The National Rifle Association, defender of gun-loving maniacs everywhere, has confirmed that it did, in fact, get hacked by cybercriminals last year.
On Friday, the organization’s political action committee (PAC) submitted a filing to the Federal Election Commission confirming the attack. The PAC made the filing to the FEC in an effort to explain a recent financial discrepancy—it had failed to report thousands of dollars in donations to the government.
A ransomware gang calling itself “Grief” bragged to the digital underworld last October about compromising the gun lobby’s servers and stealing sensitive internal documents.

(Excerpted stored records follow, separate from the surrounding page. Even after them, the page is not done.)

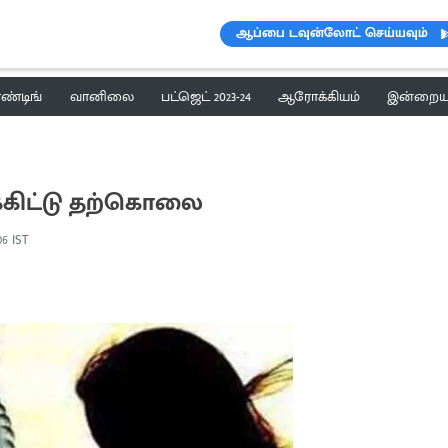
ஆப்பை டவுன்லோட் செய்யவும்
ெண்டிங்
வானிலை
பட்ஜெட் 2023-24
ஆரோக்கியம்
இன்றைய 
்கிட்டு தற்கொலை
:06 IST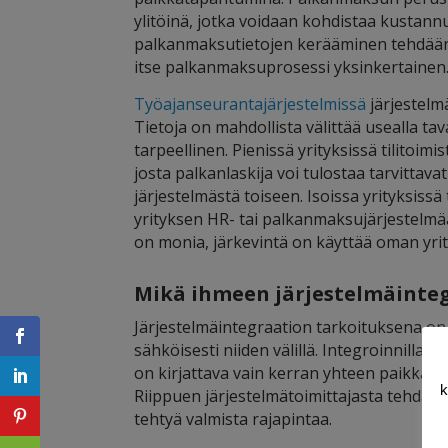
ylitöinä, jotka voidaan kohdistaa kustann
palkanmaksutietojen kerääminen tehdään a
itse palkanmaksuprosessi yksinkertainen
Työajanseurantajärjestelmissä
järjestelm
Tietoja on mahdollista välittää usealla ta
tarpeellinen. Pienissä yrityksissä tilitoi
josta palkanlaskija voi tulostaa tarvittava
järjestelmästä toiseen. Isoissa yrityksiss
yrityksen HR- tai palkanmaksujärjestelmään
on monia, järkevintä on käyttää oman yrit
Mikä ihmeen järjestelmäinte
Järjestelmäintegraation tarkoituksena on te
sähköisesti niiden välillä. Integroinnilla 
on kirjattava vain kerran yhteen paikkaan.
k
Riippuen järjestelmätoimittajasta tehdään
tehtyä valmista rajapintaa.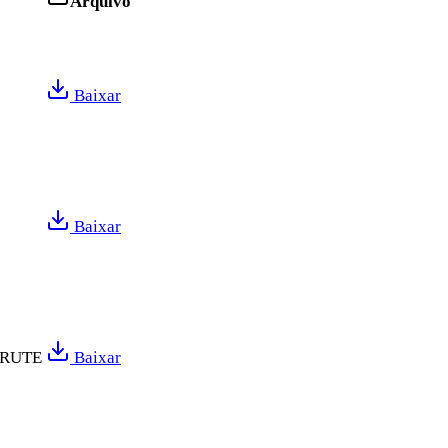
Arquivo
Baixar
Baixar
 RUTE
Baixar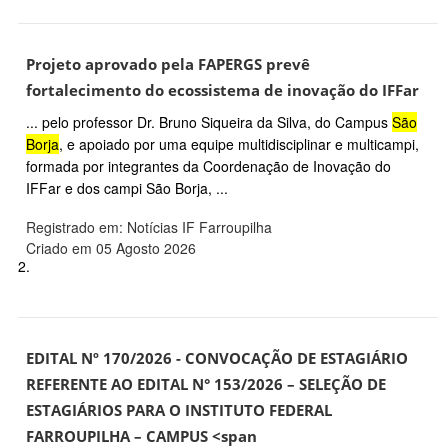
Projeto aprovado pela FAPERGS prevê
fortalecimento do ecossistema de inovação do IFFar
... pelo professor Dr. Bruno Siqueira da Silva, do Campus
São
Borja
, e apoiado por uma equipe multidisciplinar e multicampi,
formada por integrantes da Coordenação de Inovação do
IFFar e dos campi São Borja, ...
Registrado em: Notícias IF Farroupilha
Criado em 05 Agosto 2026
2.
EDITAL Nº 170/2026 - CONVOCAÇÃO DE ESTAGIÁRIO
REFERENTE AO EDITAL N° 153/2026 – SELEÇÃO DE
ESTAGIÁRIOS PARA O INSTITUTO FEDERAL
FARROUPILHA – CAMPUS <span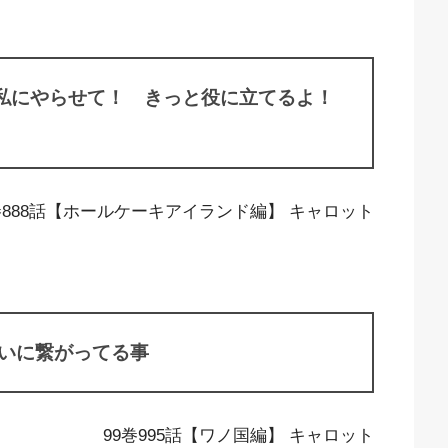
 私にやらせて！ きっと役に立てるよ！
巻888話【ホールケーキアイランド編】 キャロット
戦いに繋がってる事
99巻995話【ワノ国編】 キャロット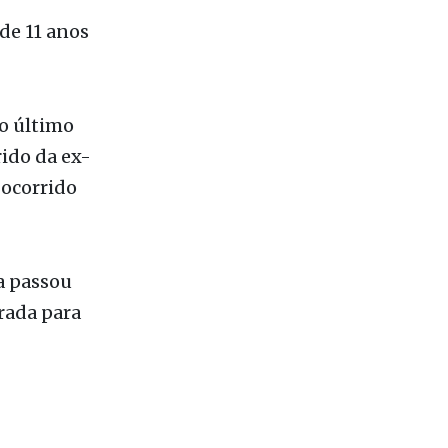
de 11 anos
o último
rido da ex-
 ocorrido
a passou
rada para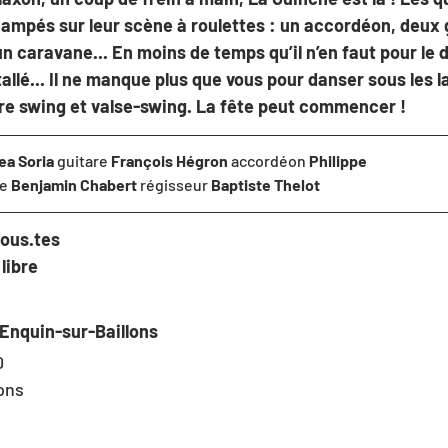
ampés sur leur scène à roulettes : un accordéon, deux 
 caravane... En moins de temps qu’il n’en faut pour le dir
tallé... Il ne manque plus que vous pour danser sous les 
tre swing et valse-swing. La fête peut commencer !
ea Soria
 guitare 
François Hégron
 accordéon 
Philippe
e 
Benjamin Chabert 
régisseur 
Baptiste Thelot
tous.tes
 
libre
Enquin-sur-Baillons
 
ons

It leaked screenshots of what it claimed were documents that had been stolen during the incident. At the time, the NRA did not confirm or deny that it had been hacked, issuing an evasive statement about how it “does not discuss matters related to physical or electronic security.” Now, however, the NRA has admitted that it got pwned. The hackers were telling the truth.
According to the filing, the ransomware attack hit the NRA on October 20, 2021, taking the entire organization offline. NRA employees did not regain full access to the internet, their email inboxes, or their networked files until the second week of November. Grief leaked additional documents that month, including bank account numbers and other “sensitive personal and financial information,” seemingly still waiting for the NRA to pay up.
The weapons promoter blames the confirmed cyberattack for the fact that it failed to report a slew of credit card contributions it received the same month as the incident. According to the filing, some $2,485.66 in contributions weren’t “processed correctly” into its donor base due to the fact that its network had been blitzed. The allegedly extremely corrupt organization has been accused of abusing the bankruptcy process to evade legal action, and the New York attorney general has sued to dissolve it entirely for alleged financial misconduct.